Exercise: Reproduce each of the lines below word for word, leaving out the pictures.

——

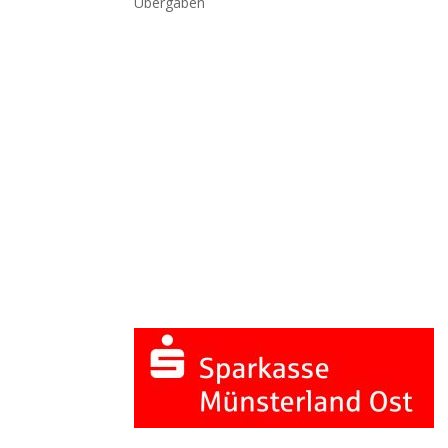
Übergaben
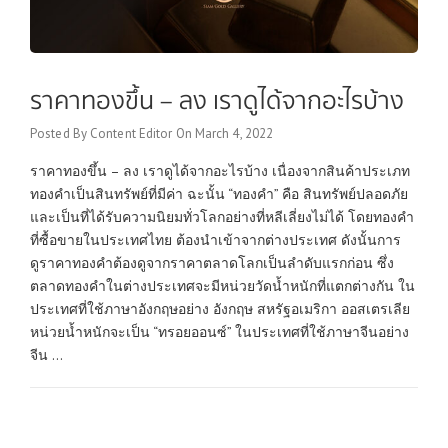
ราคาทองขึ้น – ลง เราดูได้จากอะไรบ้าง
Posted By
Content Editor
On
March 4, 2022
ราคาทองขึ้น – ลง เราดูได้จากอะไรบ้าง เนื่องจากสินค้าประเภท
ทองคำเป็นสินทรัพย์ที่มีค่า ฉะนั้น “ทองคำ” คือ สินทรัพย์ปลอดภัย
และเป็นที่ได้รับความนิยมทั่วโลกอย่างที่หลีเลี่ยงไม่ได้ โดยทองคำ
ที่ซื้อขายในประเทศไทย ต้องนำเข้าจากต่างประเทศ ดังนั้นการ
ดูราคาทองคำต้องดูจากราคาตลาดโลกเป็นลำดับแรกก่อน ซึ่ง
ตลาดทองคำในต่างประเทศจะมีหน่วยวัดน้ำหนักที่แตกต่างกัน ใน
ประเทศที่ใช้ภาษาอังกฤษอย่าง อังกฤษ สหรัฐอเมริกา ออสเตรเลีย
หน่วยน้ำหนักจะเป็น “ทรอยออนซ์” ในประเทศที่ใช้ภาษาจีนอย่าง
จีน ...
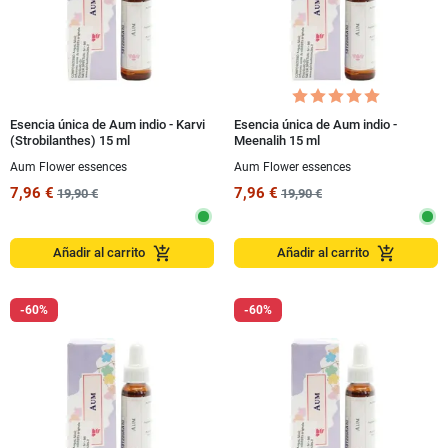
Esencia única de Aum indio - Karvi
Esencia única de Aum indio -
(Strobilanthes) 15 ml
Meenalih 15 ml
Aum Flower essences
Aum Flower essences
7,96 €
7,96 €
19,90 €
19,90 €
add_shopping_cart
add_shopping_cart
Añadir al carrito
Añadir al carrito
-60%
-60%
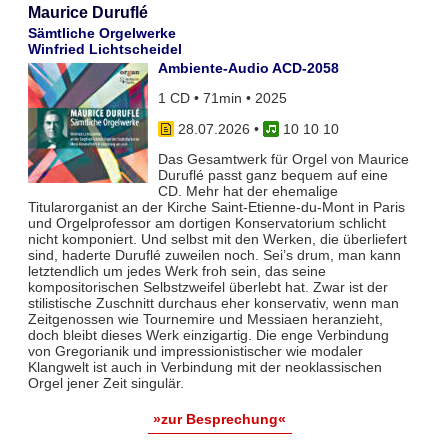
Maurice Duruflé
Sämtliche Orgelwerke
Winfried Lichtscheidel
Ambiente-Audio ACD-2058
1 CD • 71min • 2025
28.07.2026
•
10 10 10
Das Gesamtwerk für Orgel von Maurice
Duruflé passt ganz bequem auf eine
CD. Mehr hat der ehemalige
Titularorganist an der Kirche Saint-Etienne-du-Mont in Paris
und Orgelprofessor am dortigen Konservatorium schlicht
nicht komponiert. Und selbst mit den Werken, die überliefert
sind, haderte Duruflé zuweilen noch. Sei’s drum, man kann
letztendlich um jedes Werk froh sein, das seine
kompositorischen Selbstzweifel überlebt hat. Zwar ist der
stilistische Zuschnitt durchaus eher konservativ, wenn man
Zeitgenossen wie Tournemire und Messiaen heranzieht,
doch bleibt dieses Werk einzigartig. Die enge Verbindung
von Gregorianik und impressionistischer wie modaler
Klangwelt ist auch in Verbindung mit der neoklassischen
Orgel jener Zeit singulär.
»zur Besprechung«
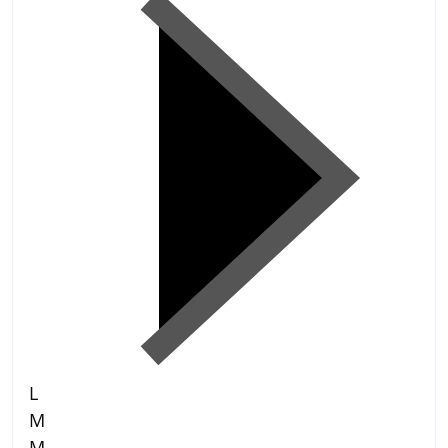
L
M
M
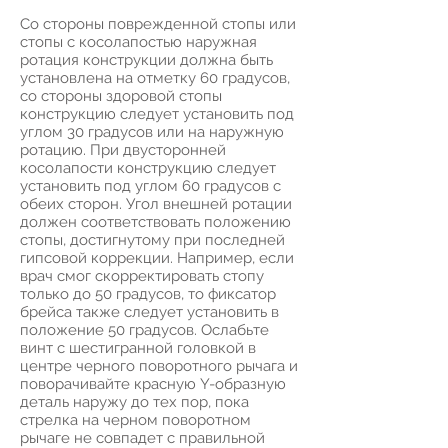
Со стороны поврежденной стопы или
стопы с косолапостью наружная
ротация конструкции должна быть
установлена на отметку 60 градусов,
со стороны здоровой стопы
конструкцию следует установить под
углом 30 градусов или на наружную
ротацию. При двусторонней
косолапости конструкцию следует
установить под углом 60 градусов с
обеих сторон. Угол внешней ротации
должен соответствовать положению
стопы, достигнутому при последней
гипсовой коррекции. Например, если
врач смог скорректировать стопу
только до 50 градусов, то фиксатор
брейса также следует установить в
положение 50 градусов. Ослабьте
винт с шестигранной головкой в
центре черного поворотного рычага и
поворачивайте красную Y-образную
деталь наружу до тех пор, пока
стрелка на черном поворотном
рычаге не совпадет с правильной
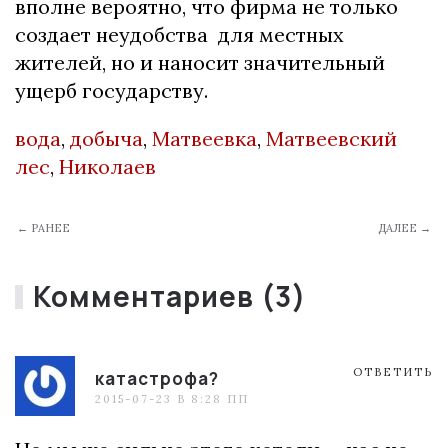
вполне вероятно, что фирма не только
создает неудобства для местных
жителей, но и наносит значительный
ущерб государству.
вода
,
добыча
,
Матвеевка
,
Матвеевский
лес
,
Николаев
← РАНЕЕ
ДАЛЕЕ →
Комментариев (3)
ОТВЕТИТЬ
катастрофа?
2015-07-23 В 8:28 ПП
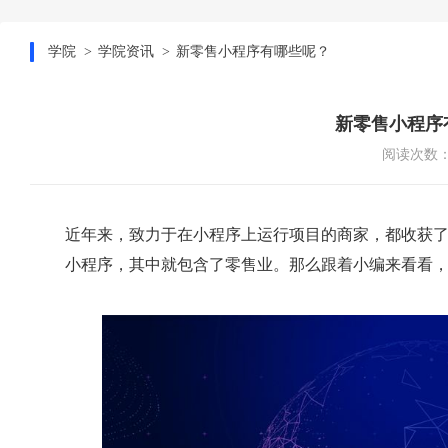
学院
学院资讯
新零售小程序有哪些呢？
新零售小程序
阅读次数：1
近年来，致力于在小程序上运行项目的商家，都收获
小程序，其中就包含了零售业。那么跟着小编来看看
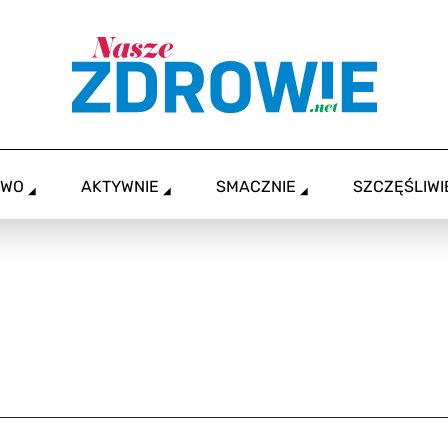
OWO
AKTYWNIE
SMACZNIE
SZCZĘŚLIWI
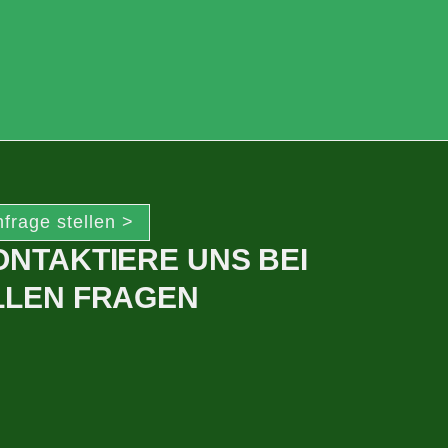
frage stellen >
ONTAKTIERE UNS BEI
LLEN FRAGEN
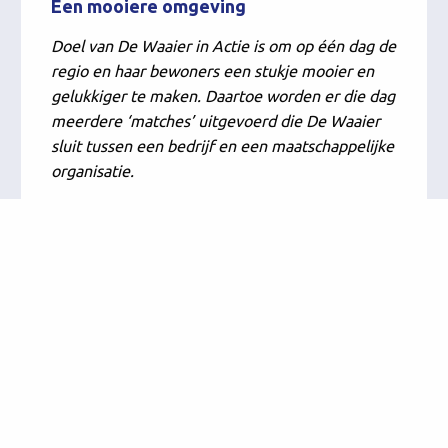
Een mooiere omgeving
Doel van De Waaier in Actie is om op één dag de
regio en haar bewoners een stukje mooier en
gelukkiger te maken. Daartoe worden er die dag
meerdere ‘matches’ uitgevoerd die De Waaier
sluit tussen een bedrijf en een maatschappelijke
organisatie.
De vrijwilligers gaan zowel met eigen collega’s
als met samengestelde teams van andere
bedrijven aan de slag. Bart van Koppen: “Ik hoop
dat elke ondernemer het zichzelf gunt om even
los te komen van het beeldscherm en te zien
waar het écht om gaat in het leven.”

——

Task response:
Übergaben
ราคาทองขึ้น – ลง เราดูได้จากอะไรบ้าง
Posted By
Content Editor
On
March 4, 2022
ราคาทองขึ้น – ลง เราดูได้จากอะไรบ้าง เนื่องจากสินค้าประเภท
ทองคำเป็นสินทรัพย์ที่มีค่า ฉะนั้น “ทองคำ” คือ สินทรัพย์ปลอดภัย
และเป็นที่ได้รับความนิยมทั่วโลกอย่างที่หลีเลี่ยงไม่ได้ โดยทองคำ
ที่ซื้อขายในประเทศไทย ต้องนำเข้าจากต่างประเทศ ดังนั้นการ
ดูราคาทองคำต้องดูจากราคาตลาดโลกเป็นลำดับแรกก่อน ซึ่ง
ตลาดทองคำในต่างประเทศจะมีหน่วยวัดน้ำหนักที่แตกต่างกัน ใน
ประเทศที่ใช้ภาษาอังกฤษอย่าง อังกฤษ สหรัฐอเมริกา ออสเตรเลีย
หน่วยน้ำหนักจะเป็น “ทรอยออนซ์” ในประเทศที่ใช้ภาษาจีนอย่าง
จีน ...
Esencia única de Aum indio - Karvi
Esencia única de Aum indio -
(Strobilanthes) 15 ml
Meenalih 15 ml
Aum Flower essences
Aum Flower essences
7,96 €
7,96 €
19,90 €
19,90 €
add_shopping_cart
add_shopping_cart
Añadir al carrito
Añadir al carrito
-60%
-60%
Maurice Duruflé
Sämtliche Orgelwerke
Winfried Lichtscheidel
Ambiente-Audio ACD-2058
1 CD • 71min • 2025
28.07.2026
•
10 10 10
Das Gesamtwerk für Orgel von Maurice
Duruflé passt ganz bequem auf eine
CD. Mehr hat der ehemalige
Titularorganist an der Kirche Saint-Etienne-du-Mont in Paris
und Orgelprofessor am dortigen Konservatorium schlicht
nicht komponiert. Und selbst mit den Werken, die überliefert
sind, haderte Duruflé zuweilen noch. Sei’s drum, man kann
letztendlich um jedes Werk froh sein, das seine
kompositorischen Selbstzweifel überlebt hat. Zwar ist der
stilistische Zuschnitt durchaus eher konservativ, wenn man
Zeitgenossen wie Tournemire und Messiaen heranzieht,
doch bleibt dieses Werk einzigartig. Die enge Verbindung
von Gregorianik und impressionistischer wie modaler
Klangwelt ist auch in Verbindung mit der neoklassischen
Orgel jener Zeit singulär.
»zur Besprechung«
L
M
M
Со стороны поврежденной стопы или
стопы с косолапостью наружная
ротация конструкции должна быть
установлена на отметку 60 градусов,
со стороны здоровой стопы
конструкцию следует установить под
углом 30 градусов или на наружную
ротацию. При двусторонней
косолапости конструкцию следует
установить под углом 60 градусов с
обеих сторон. Угол внешней ротации
должен соответствовать положению
стопы, достигнутому при последней
гипсовой коррекции. Например, если
врач смог скорректировать стопу
только до 50 градусов, то фиксатор
брейса также следует установить в
положение 50 градусов. Ослабьте
винт с шестигранной головкой в
центре черного поворотного рычага и
поворачивайте красную Y-образную
деталь наружу до тех пор, пока
стрелка на черном поворотном
рычаге не совпадет с правильной
вполне вероятно, что фирма не только
создает неудобства для местных
жителей, но и наносит значительный
ущерб государству.
вода
,
добыча
,
Матвеевка
,
Матвеевский
лес
,
Николаев
← РАНЕЕ
ДАЛЕЕ →
Комментариев (3)
ОТВЕТИТЬ
катастрофа?
2015-07-23 В 8:28 ПП
学院
学院资讯
新零售小程序有哪些呢？
新零售小程序
阅读次数：1
近年来，致力于在小程序上运行项目的商家，都收获
小程序，其中就包含了零售业。那么跟着小编来看看
OWO
AKTYWNIE
SMACZNIE
SZCZĘŚLIWI
frage stellen >
ONTAKTIERE UNS BEI
LLEN FRAGEN
Een mooiere omgeving
Doel van De Waaier in Actie is om op één dag de
regio en haar bewoners een stukje mooier en
gelukkiger te maken. Daartoe worden er die dag
meerdere ‘matches’ uitgevoerd die De Waaier
sluit tussen een bedrijf en een maatschappelijke
organisatie.
De vrijwilligers gaan zowel met eigen collega’s
als met samengestelde teams van andere
bedrijven aan de slag. Bart van Koppen: “Ik hoop
dat elke ondernemer het zichzelf gunt om even
los te komen van het beeldscherm en te zien
waar het écht om gaat in het leven.”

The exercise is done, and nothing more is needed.